We might need to find a way to get back in her good graces. She could be a very powerful enemy.”

  “I couldn’t help it, Artie,” I shrugged, “her questions were rude.”

  “Oh, I totally agree, Marc,” she said. “I wanted to bop her lamp out.”

  “Punch her lights out,” I corrected with a smile.

  “Right,” she said with an emphatic nod of her head. “But still, we should try to figure out a way to make nice.”

  “You are probably not wrong,” I admitted even though the thought of doing that made my stomach churn with discontent. And speaking of my stomach, my hunger returned in full force now that the danger of being squished flat as a pancake by adoring fans had been taken care of. “Now, how about getting some lunch?”

  “Yes,” Artemis said and rubbed her stomach, “I am very hungry now. You want to join us, Chaz. Our treat. A little thank you for rescuing our fried pork belly.”

  “W-Would I?” He stammered. I thought the little fella was going to come out of his skin. “Heck yes. I know this great Dolemidian place that has the best fried spider--”

  “No!” Both Artie and I yelled in unison.
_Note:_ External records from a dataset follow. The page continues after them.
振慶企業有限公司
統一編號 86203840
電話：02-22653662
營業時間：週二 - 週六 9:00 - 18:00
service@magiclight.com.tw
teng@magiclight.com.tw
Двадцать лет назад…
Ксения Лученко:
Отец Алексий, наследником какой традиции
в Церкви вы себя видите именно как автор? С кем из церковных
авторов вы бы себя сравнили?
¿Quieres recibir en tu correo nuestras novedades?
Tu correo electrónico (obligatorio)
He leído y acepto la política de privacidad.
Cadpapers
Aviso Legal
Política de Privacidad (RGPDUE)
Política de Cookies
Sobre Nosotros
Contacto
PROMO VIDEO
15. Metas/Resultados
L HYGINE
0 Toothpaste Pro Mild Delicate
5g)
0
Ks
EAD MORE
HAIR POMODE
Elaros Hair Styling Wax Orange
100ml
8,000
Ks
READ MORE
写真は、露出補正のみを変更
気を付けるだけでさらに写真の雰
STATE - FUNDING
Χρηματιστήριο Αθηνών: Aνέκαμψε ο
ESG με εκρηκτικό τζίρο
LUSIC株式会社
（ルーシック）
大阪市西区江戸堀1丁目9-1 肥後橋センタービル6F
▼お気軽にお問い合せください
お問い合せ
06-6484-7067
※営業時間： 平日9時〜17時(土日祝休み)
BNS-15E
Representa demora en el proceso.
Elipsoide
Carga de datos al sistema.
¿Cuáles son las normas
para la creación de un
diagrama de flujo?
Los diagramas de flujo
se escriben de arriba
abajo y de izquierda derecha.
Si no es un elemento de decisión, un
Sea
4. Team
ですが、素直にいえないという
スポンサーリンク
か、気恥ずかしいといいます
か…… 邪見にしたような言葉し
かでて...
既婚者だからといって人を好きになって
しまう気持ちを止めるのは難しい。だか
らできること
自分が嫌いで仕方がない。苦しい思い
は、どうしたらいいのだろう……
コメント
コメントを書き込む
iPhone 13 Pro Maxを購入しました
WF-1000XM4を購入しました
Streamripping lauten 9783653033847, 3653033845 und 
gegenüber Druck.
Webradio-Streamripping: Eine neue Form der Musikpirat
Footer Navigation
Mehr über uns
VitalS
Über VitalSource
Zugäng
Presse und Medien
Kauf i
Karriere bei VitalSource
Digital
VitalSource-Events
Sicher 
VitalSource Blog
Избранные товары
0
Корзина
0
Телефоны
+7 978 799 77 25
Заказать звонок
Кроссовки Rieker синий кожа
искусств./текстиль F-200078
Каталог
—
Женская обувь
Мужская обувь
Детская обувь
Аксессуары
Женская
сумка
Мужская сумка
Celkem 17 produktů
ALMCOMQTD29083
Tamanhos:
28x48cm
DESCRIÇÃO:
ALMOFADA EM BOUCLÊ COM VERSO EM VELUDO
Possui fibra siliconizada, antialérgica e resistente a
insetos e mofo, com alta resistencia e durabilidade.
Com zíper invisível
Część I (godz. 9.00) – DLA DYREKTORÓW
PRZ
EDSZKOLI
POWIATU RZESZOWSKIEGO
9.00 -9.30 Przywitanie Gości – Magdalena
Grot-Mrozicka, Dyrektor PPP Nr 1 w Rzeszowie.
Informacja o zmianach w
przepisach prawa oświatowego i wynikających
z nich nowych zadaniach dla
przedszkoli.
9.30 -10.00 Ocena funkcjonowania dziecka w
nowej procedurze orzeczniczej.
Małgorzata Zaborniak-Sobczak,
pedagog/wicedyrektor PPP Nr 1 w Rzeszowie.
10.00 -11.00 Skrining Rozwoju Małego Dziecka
  “Oh, right!” Chaz said and smacked himself on the forehead. “How silly of me. I forgot how you nearly got eaten by one of those. Very painful death by the way. My cousin, Chorz, had a nephew that got eaten by one. He live-telepathed the whole thing. It was ugly. First, they shoot your full of venom with their seven-inch long fangs, and then they slowly--”

  “Hey buddy,” I interrupted before he got to a part that would ruin my considerable appetite. “How about something a little less nightmarish?”

  “Right, right,” he said as he shook his head, “I got it. Hold on.”

  His little antennae appeared and glowed bright blue. Again there was the weird tingle and smell of brimstone. A big poof of blue-black smoke, and suddenly we stood inside a quaint little cafe.

  It was faintly Parisian in look and feel with several little tables arranged around a mid-sized stone parquet covered dining floor. Four aliens of the same race as Chaz dressed in waistcoats hurried about the place. They carried trays of great smelling food, poured drinks, and filled tiny, steaming cups of what looked like a very dark coffee. The cafe was about half full when we bamf-ed into the center of it. As weird as it was to me, no one else seemed to mind.